> _Brief_:
Return the material below line for line, with every character unchanged.

> _Records for this exercise_:
-- -- --

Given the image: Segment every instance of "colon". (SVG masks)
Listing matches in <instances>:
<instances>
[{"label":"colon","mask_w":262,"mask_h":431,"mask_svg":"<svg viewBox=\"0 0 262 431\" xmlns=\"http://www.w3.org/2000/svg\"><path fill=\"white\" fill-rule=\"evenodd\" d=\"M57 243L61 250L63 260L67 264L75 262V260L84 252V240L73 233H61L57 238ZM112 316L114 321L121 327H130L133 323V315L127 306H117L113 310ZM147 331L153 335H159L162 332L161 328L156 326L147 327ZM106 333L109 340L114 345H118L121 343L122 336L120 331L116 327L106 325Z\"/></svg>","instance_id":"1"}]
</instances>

-- -- --

> _Result of this exercise_:
Given the image: Segment every instance of "colon". (SVG masks)
Listing matches in <instances>:
<instances>
[{"label":"colon","mask_w":262,"mask_h":431,"mask_svg":"<svg viewBox=\"0 0 262 431\" xmlns=\"http://www.w3.org/2000/svg\"><path fill=\"white\" fill-rule=\"evenodd\" d=\"M57 243L61 250L63 260L67 264L75 262V260L84 252V240L73 233H61L57 238ZM112 316L114 321L121 327H130L133 323V315L127 306H117L113 310ZM147 331L153 335H159L162 332L161 328L156 326L147 327ZM106 333L109 340L114 345H118L121 343L122 336L120 331L116 327L106 325Z\"/></svg>","instance_id":"1"}]
</instances>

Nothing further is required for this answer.